I don't know if any of you guys are still investing or if you have access to the Malaysian markets but if you tick both boxes, have a look at the Malaysian markets today. Everything is down on the current political instability (the current PM has lost his majority in parliament and is hiding behind emergency covid legislation).

A few top tips are Maybank, Genting and TNB.

I don't know if anyone followed me into these trades. They are all up 7-9% in the last 3 weeks since my post. I expect TNB will announce their dividend tomorrow. The price will drop accordingly once it goes ex.
 
He's a question for the Vital Villa investment community; I've been buying Genting for the past year or so. It seems to be on a run now and with vaccination rates going up and some new projects coming on line, the future looks good. Should I be looking to cash out in drips and drabs as the price goes up or just hold and try to ride it all the way up?
 
He's a question for the Vital Villa investment community; I've been buying Genting for the past year or so. It seems to be on a run now and with vaccination rates going up and some new projects coming on line, the future looks good. Should I be looking to cash out in drips and drabs as the price goes up or just hold and try to ride it all the way up?

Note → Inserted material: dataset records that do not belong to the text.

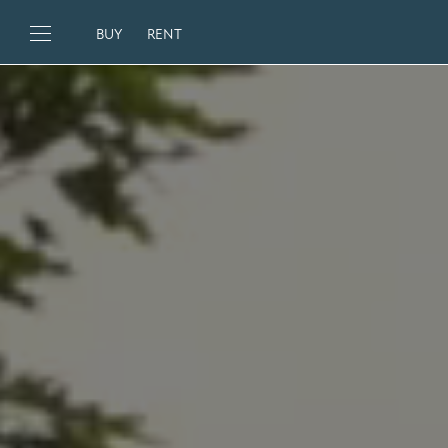
BUY
RENT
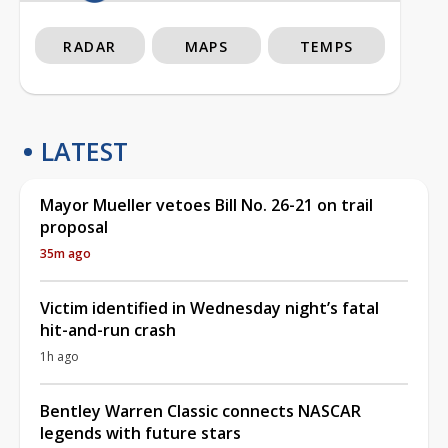
RADAR
MAPS
TEMPS
LATEST
Mayor Mueller vetoes Bill No. 26-21 on trail
proposal
35m ago
Victim identified in Wednesday night’s fatal
hit-and-run crash
1h ago
Bentley Warren Classic connects NASCAR
legends with future stars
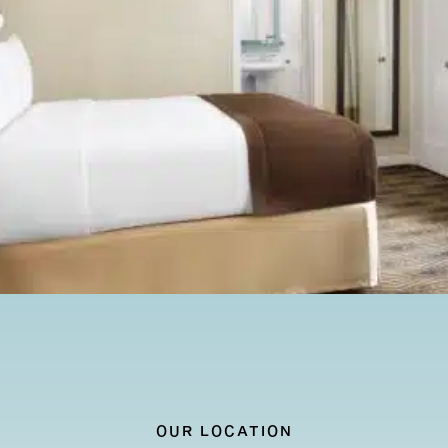
AILS
OUR LOCATION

I always feel like if I start to question a position I usually just sell it and try not to think about it again. This did backfire on me recently though, sold $UPST at $125, its $220 now.

What I was doing last year was selling enough shares to capture either the profit or my initial outlay and then letting the rest ride.
 
I read these items from you investment savvy types with awe. That post from Rosetta Stoned made me realise why I leave my investments to a financial advisor I've used for years. This stuff interests me but I'd get into loads of trouble if I started dabbling by myself.
 
Whatever it is, I won't be putting any money in Chinese stocks.

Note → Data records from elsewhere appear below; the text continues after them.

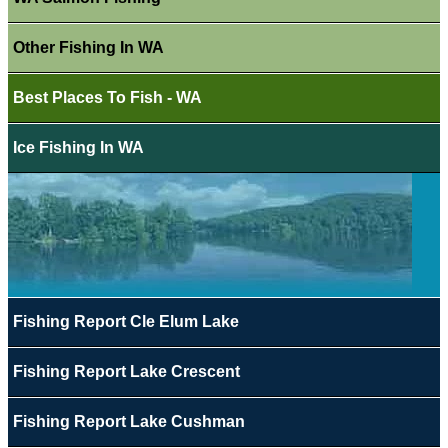
Other Fishing In WA
Best Places To Fish - WA
Ice Fishing In WA
Fishing Report Cle Elum Lake
Fishing Report Lake Crescent
Fishing Report Lake Cushman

George Soros doesn't fancy it either: https://www.google.com/amp/s/amp.ft.com/content/ecf7de34-e595-4814-9cbd-4a5119187330

Risk/Return doesnt seem there at all, whats the upside when they can flip an industry into a public domain overnight or dismantle you completely if you start to get power or corner a market or enter into too many markets?

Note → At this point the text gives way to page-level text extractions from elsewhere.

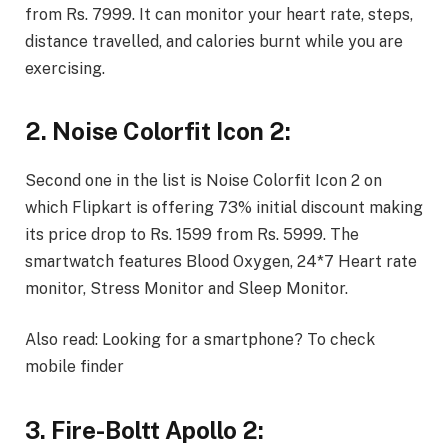
from Rs. 7999. It can monitor your heart rate, steps,
distance travelled, and calories burnt while you are
exercising.
2. Noise Colorfit Icon 2:
Second one in the list is Noise Colorfit Icon 2 on
which Flipkart is offering 73% initial discount making
its price drop to Rs. 1599 from Rs. 5999. The
smartwatch features Blood Oxygen, 24*7 Heart rate
monitor, Stress Monitor and Sleep Monitor.
Also read:
Looking for a smartphone? To check
mobile finder
3. Fire-Boltt Apollo 2:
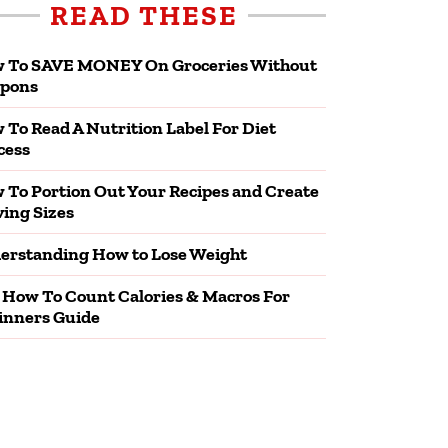
READ THESE
 To SAVE MONEY On Groceries Without
pons
 To Read A Nutrition Label For Diet
cess
 To Portion Out Your Recipes and Create
ving Sizes
erstanding How to Lose Weight
 How To Count Calories & Macros For
inners Guide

Must admit I do need a bit more foreign exposure but too many seem like darlings of twitter e.g. $SE. Everyone loves them. or Coupang which is South Korean, I sort of feel like Amazon is the horse to pack in any market. I kind of agree with the logic of "why not just own Amazon, why own the amazon of Korea or Singapore etc.".
 
Risk/Return doesnt seem there at all, whats the upside when they can flip an industry into a public domain overnight or dismantle you completely if you start to get power or corner a market or enter into too many markets?

Must admit I do need a bit more foreign exposure but too many seem like darlings of twitter e.g. $SE. Everyone loves them. or Coupang which is South Korean, I sort of feel like Amazon is the horse to pack in any market. I kind of agree with the logic of "why not just own Amazon, why own the amazon of Korea or Singapore etc.".

I hate $SE's chart. I'm sure I'd love it if I bought in 2 years ago but all the growth is priced in now.

I've been keeping an eye on BABA for a while. I almost pulled the trigger at around $150. I'm glad I didn't now.